Kaarin Fairfax, who stars with Jarratt in new thriller StalkHer, says the industry is rallying and using technology to help stop digital pirating.
“"It's been challenging but there's going to be a new platform fairly soon where the streaming cuts the film every five seconds so there's no way you can download to pirate, you can only stream,” Fairfax says.
“This is all in the process, it's coming soon.
"It's not that people are bad, people want to see film, so the're going to find a way to see it.
“So if people pay for it the money goes straight back into the industry, without money the future is dead.”
Online steaming companies, which require a subscription and offer movies on demand, will help stem the loss of revenue.
“The big producers are fighting now, like Dallas Buyers Club, they're standing up," Jarratt says.
"Expendables 3 lost $400 million profit to downloads, and the industry is not going to stand back and put up with that.

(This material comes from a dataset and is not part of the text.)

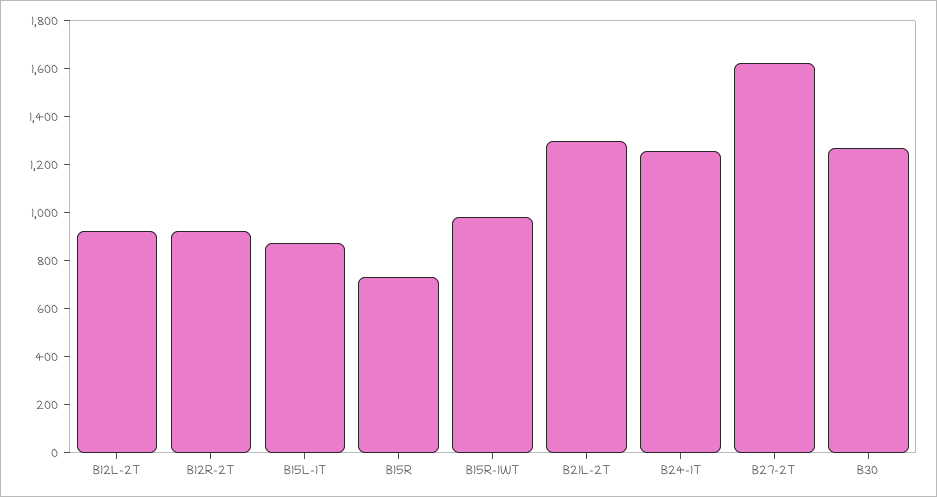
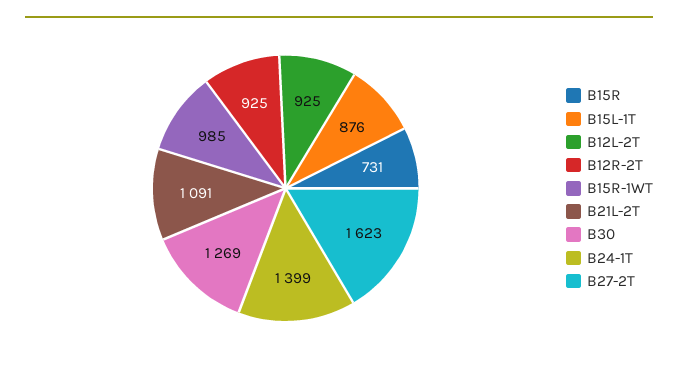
B21L-2T: 1300 -> 1091
B24-1T: 1250 -> 1399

"When you're getting absolutely zero dollars … the streaming is not going to pay us well but it's something.
"There's two million downloads on Wolf Creek so that's $20 million, probably much, much more.
"But, if you get only $2 from Netflix say, $2million is a lot better than nothing.
"You can't even buy a cup of coffee off an illegal download."
"We've got a struggle ahead of us and we've got to win."
StalkHer was released nationally on Thursday and is now screening at Regent Cinemas Albury.
In the film Jack (Jarratt) is pushed past the brink of his stalking obsession when finally decides to break into Emily’s (Fairfax) home.
However his plans for her pain and his pleasure come unhinged when he wakes up to find himself bleeding and bound to a chair in her kitchen.